Pick up the article about the Steamboat Art Museum's Western wildlife exhibition after its final paragraph and keep writing it.

## SELECTED EXTRACT
********************
07 Nov The West Untamed
As much as the West has always been defined by its landscapes, Native American tribes, pioneers, and ranchers in the imaginations of people across the nation and around the world, the region’s wild animals may well be the subjects that most excite artists, collectors, and art lovers alike. So, when Wild West: Wildlife Masters Past and Present opens on December 1 at the Steamboat Art Museum, the exhibition will likely draw record crowds to an institution that — since first opening in 2006 in a historic 1920 bank building in downtown Steamboat Springs, Colorado — has welcomed more than 150,000 visitors in a town with a population of just 12,000 people.
“We’ve developed a niche reputation for presenting exhibits of living masters whose work reflects and enhances the culture and heritage of the West,” says Betse Grassby, the museum’s executive director. “This exhibition exemplifies what we have become known for, by telling the story of the development of Western wildlife art through the talent and vision of the finest artists of the genre, expressing and interpreting the wonderful untamed life and spirit of the West.”
To make such an ambitious project possible, Grassby called on a widely respected expert in the field of American, and even more specifically Western, representational art: none other than Tim Newton, Western Art & Architecture magazine’s publisher, who from 2011 to 2019 served as Chairman of the Board and CEO of New York City’s Salmagundi Club, a century-and-a-half-old arts institution whose past illustrious members have included Thomas Moran, William Merritt Chase, Louis Comfort Tiffany, Emil Carlson, N.C. Wyeth, and Childe Hassam. “As our guest curator for this exhibition,” Grassby says, “Tim understands the living masters, and he is so highly respected by everyone in the art world for the amazing eye he has as a collector.” Add to that the fact that Newton is a dyed-in-the-wool Rocky Mountain Westerner, having grown up in Wyoming and Colorado.
********************
## INFORMATION PROVIDED
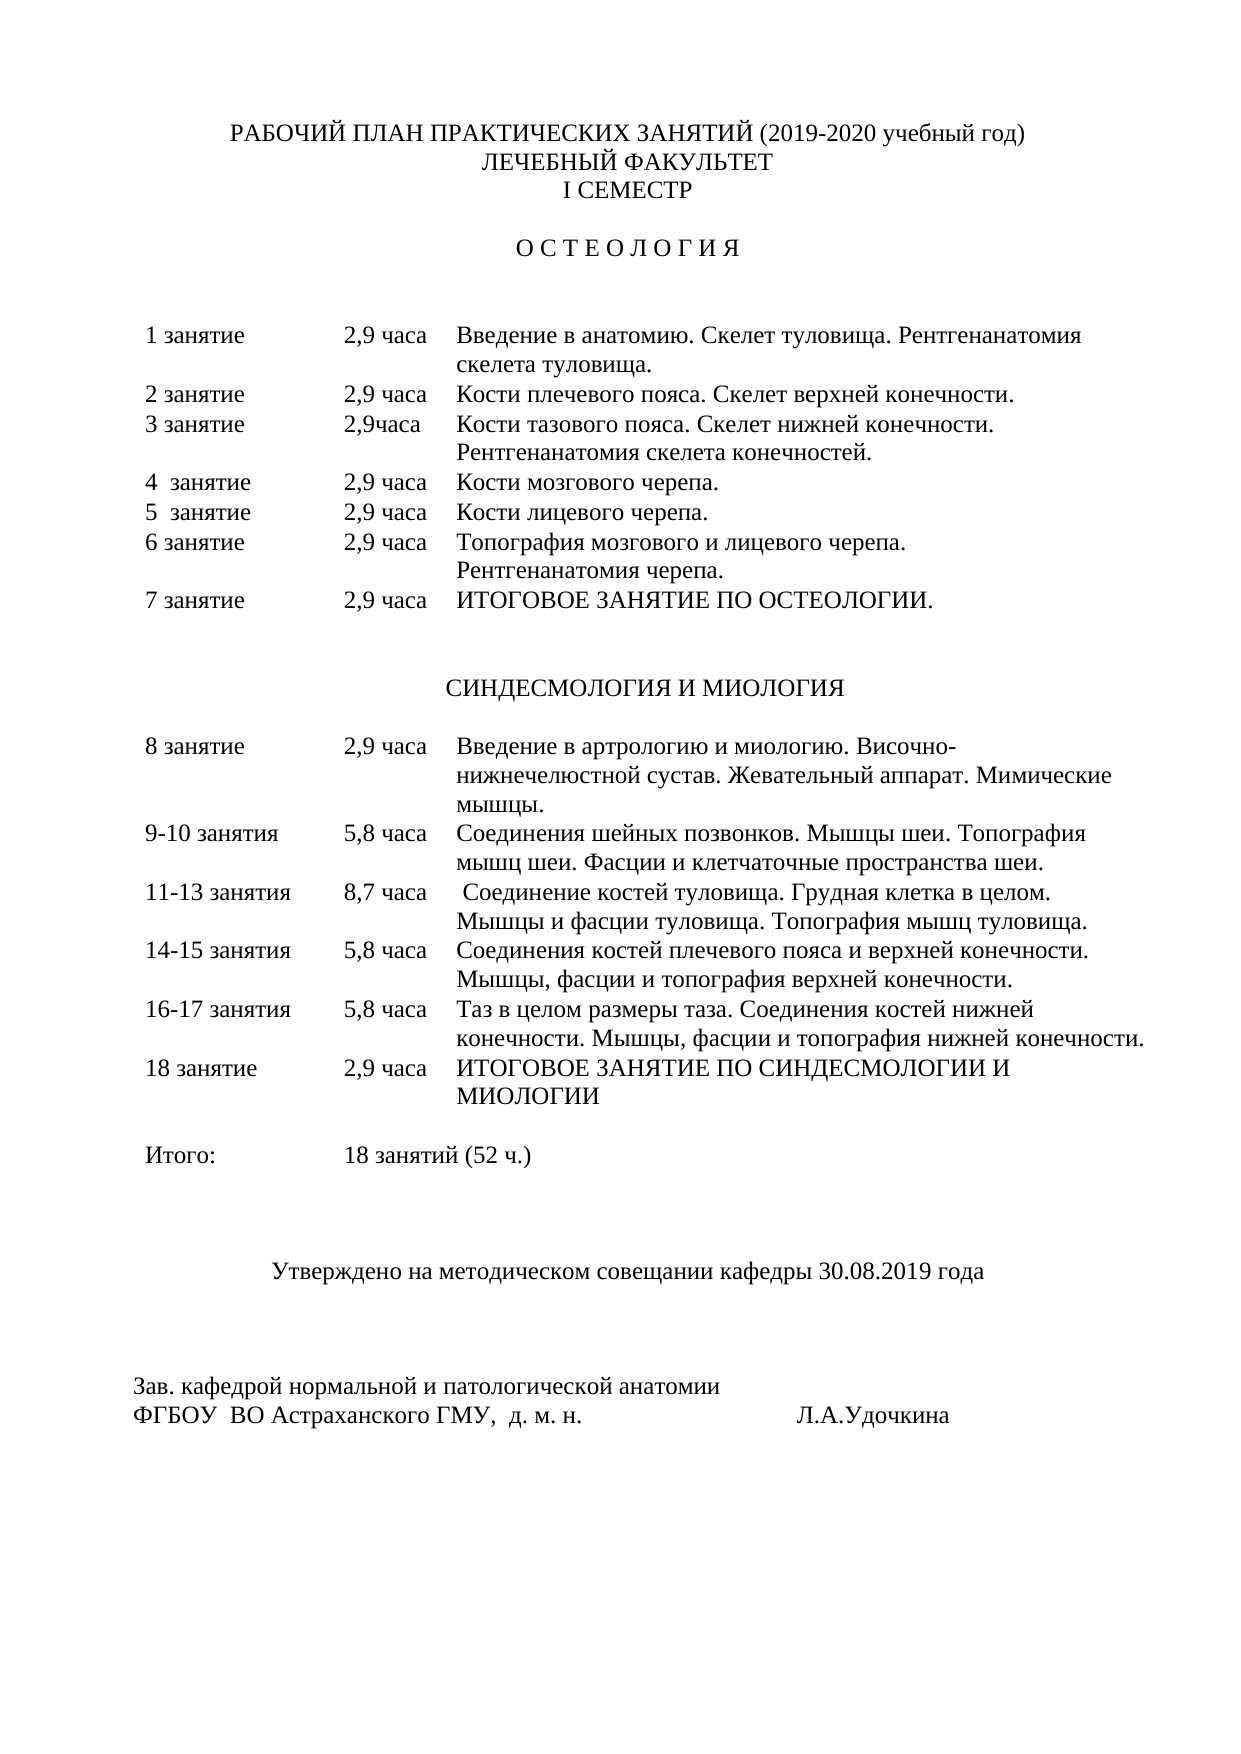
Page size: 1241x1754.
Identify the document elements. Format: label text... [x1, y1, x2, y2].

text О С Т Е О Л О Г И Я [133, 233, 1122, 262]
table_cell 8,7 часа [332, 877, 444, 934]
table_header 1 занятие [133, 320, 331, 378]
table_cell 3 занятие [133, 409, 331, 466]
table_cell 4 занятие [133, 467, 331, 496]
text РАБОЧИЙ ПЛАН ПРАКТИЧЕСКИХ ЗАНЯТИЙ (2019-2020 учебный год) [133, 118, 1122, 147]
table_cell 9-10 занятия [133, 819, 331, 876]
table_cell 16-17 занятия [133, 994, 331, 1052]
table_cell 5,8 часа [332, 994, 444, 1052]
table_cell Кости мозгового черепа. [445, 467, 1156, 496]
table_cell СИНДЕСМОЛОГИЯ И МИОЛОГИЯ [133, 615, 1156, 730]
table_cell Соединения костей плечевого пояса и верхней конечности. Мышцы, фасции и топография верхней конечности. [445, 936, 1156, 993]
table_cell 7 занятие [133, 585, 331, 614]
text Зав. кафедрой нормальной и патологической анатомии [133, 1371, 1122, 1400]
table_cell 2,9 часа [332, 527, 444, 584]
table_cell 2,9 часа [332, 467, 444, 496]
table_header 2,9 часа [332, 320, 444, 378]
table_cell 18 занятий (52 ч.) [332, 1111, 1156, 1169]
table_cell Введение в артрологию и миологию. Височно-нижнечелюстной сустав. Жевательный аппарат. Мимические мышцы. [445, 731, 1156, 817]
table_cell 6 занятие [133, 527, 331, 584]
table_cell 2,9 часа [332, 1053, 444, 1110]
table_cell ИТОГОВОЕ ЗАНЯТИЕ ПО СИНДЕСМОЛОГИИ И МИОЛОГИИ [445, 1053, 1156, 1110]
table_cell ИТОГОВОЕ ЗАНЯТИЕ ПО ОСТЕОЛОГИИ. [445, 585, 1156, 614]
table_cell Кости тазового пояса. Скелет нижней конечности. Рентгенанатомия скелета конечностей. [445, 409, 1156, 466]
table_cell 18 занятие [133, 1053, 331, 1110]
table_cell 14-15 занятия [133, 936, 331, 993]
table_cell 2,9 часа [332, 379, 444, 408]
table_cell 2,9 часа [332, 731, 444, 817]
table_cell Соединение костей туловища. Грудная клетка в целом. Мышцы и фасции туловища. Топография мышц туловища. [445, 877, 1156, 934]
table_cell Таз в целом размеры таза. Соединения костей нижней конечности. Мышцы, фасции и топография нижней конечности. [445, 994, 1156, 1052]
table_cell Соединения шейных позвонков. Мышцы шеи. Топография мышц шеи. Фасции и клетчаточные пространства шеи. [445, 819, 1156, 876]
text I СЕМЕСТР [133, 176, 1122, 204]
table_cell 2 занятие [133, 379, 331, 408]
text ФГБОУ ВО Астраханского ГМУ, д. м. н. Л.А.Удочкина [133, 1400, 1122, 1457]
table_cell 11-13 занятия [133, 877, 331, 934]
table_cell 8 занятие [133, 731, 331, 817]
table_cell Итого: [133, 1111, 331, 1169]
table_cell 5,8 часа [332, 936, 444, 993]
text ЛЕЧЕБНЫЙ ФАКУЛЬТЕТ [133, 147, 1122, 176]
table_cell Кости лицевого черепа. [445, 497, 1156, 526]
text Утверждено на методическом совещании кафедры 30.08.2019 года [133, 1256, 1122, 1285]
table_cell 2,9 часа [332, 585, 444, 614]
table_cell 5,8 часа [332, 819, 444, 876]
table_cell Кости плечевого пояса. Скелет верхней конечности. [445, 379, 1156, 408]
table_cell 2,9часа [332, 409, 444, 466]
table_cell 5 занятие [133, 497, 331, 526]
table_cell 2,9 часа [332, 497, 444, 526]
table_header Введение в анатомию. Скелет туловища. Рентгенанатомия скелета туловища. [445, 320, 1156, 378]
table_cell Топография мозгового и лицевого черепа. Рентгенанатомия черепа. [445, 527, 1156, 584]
********************
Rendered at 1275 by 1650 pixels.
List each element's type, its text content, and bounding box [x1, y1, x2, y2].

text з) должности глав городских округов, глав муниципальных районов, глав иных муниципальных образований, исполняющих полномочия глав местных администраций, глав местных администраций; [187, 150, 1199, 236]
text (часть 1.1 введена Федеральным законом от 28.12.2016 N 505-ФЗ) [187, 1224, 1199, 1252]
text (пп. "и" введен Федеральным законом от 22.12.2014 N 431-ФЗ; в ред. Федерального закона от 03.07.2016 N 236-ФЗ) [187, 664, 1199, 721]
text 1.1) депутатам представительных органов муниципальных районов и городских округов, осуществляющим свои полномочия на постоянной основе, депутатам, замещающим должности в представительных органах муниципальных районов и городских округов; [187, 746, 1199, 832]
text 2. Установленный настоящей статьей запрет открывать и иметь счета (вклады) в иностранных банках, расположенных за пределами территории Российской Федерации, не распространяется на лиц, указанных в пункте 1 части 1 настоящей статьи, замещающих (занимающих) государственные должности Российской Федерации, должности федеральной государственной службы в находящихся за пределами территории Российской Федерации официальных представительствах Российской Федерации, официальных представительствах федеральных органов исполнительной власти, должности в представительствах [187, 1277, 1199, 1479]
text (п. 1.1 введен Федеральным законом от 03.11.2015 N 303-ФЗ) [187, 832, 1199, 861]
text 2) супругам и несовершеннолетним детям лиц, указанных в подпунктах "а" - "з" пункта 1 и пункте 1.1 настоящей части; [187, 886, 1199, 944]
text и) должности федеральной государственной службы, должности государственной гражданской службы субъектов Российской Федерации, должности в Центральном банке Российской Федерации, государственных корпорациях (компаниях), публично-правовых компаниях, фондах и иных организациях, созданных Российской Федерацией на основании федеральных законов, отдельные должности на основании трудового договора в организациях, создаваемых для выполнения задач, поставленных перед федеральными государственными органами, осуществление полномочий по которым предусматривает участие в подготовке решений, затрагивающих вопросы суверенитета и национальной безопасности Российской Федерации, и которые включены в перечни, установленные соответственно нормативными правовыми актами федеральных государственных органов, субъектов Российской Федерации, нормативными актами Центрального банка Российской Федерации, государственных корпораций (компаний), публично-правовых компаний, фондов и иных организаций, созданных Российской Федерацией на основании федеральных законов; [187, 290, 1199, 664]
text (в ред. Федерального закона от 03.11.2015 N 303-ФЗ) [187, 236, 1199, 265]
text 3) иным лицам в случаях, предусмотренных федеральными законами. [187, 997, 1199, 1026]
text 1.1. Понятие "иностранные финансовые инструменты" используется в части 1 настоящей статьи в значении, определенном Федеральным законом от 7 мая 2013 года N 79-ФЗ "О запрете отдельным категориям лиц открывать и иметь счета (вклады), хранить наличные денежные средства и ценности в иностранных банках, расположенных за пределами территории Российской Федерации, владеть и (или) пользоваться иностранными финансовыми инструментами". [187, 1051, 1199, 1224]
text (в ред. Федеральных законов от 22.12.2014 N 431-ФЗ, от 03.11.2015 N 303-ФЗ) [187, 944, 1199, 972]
********************
## EXERCISE RESULT
Drawing on his close personal connections, Newton has assembled a display of almost 100 paintings and sculptures from some 30 top artists. These include five greats of the past who helped define the American wildlife genre: Carl Rungius [1869 – 1959], known for his oils of elk, caribou, grizzlies, mule deer, and Dall sheep; W. Herbert Dunton [1878 – 1936], a Taos Society of Artists founder, who rendered deer, elk, and bears in the Sangre de Cristos; renowned animal sculptor Anna Hyatt Huntington [1876 – 1973], who with her husband founded South Carolina’s Brookgreen Gardens, now a renowned outdoor art museum and wildlife preserve; Bob Kuhn [1920 – 2007], who brought skills developed as a top illustrator to his richly evocative scenes of animals ranging from bison to jackrabbits; and Lanford Monroe [1950 – 2000], who eloquently captured through her oils and bronzes Western wildlife amidst their natural habitats. “We’re borrowing these pieces by legendary masters to provide historic context for the living artists on view,” Newton says.
“There is a sacred quality to a lot of this art. These painters are people who love the natural world, and you could say their paintings are a ministry that speaks on behalf of the conservation and protection of animals. They commune with nature, and this work comes from deep in their souls.”
— Tim Newton, guest curator for Wild West: Wildlife Masters
The present-day greats in the exhibition, Newton hastens to add, are by no means being singled out as the only ones worthy of inclusion. “There are outstanding artists who are not in the show simply because of a lack of space or time,” he says. “We simply could not contain all of the fine wildlife artists working today.” Nonetheless, the list of participants, all of whom answered Newton’s invitation, looks like a roll call of the top artists working in the genre today.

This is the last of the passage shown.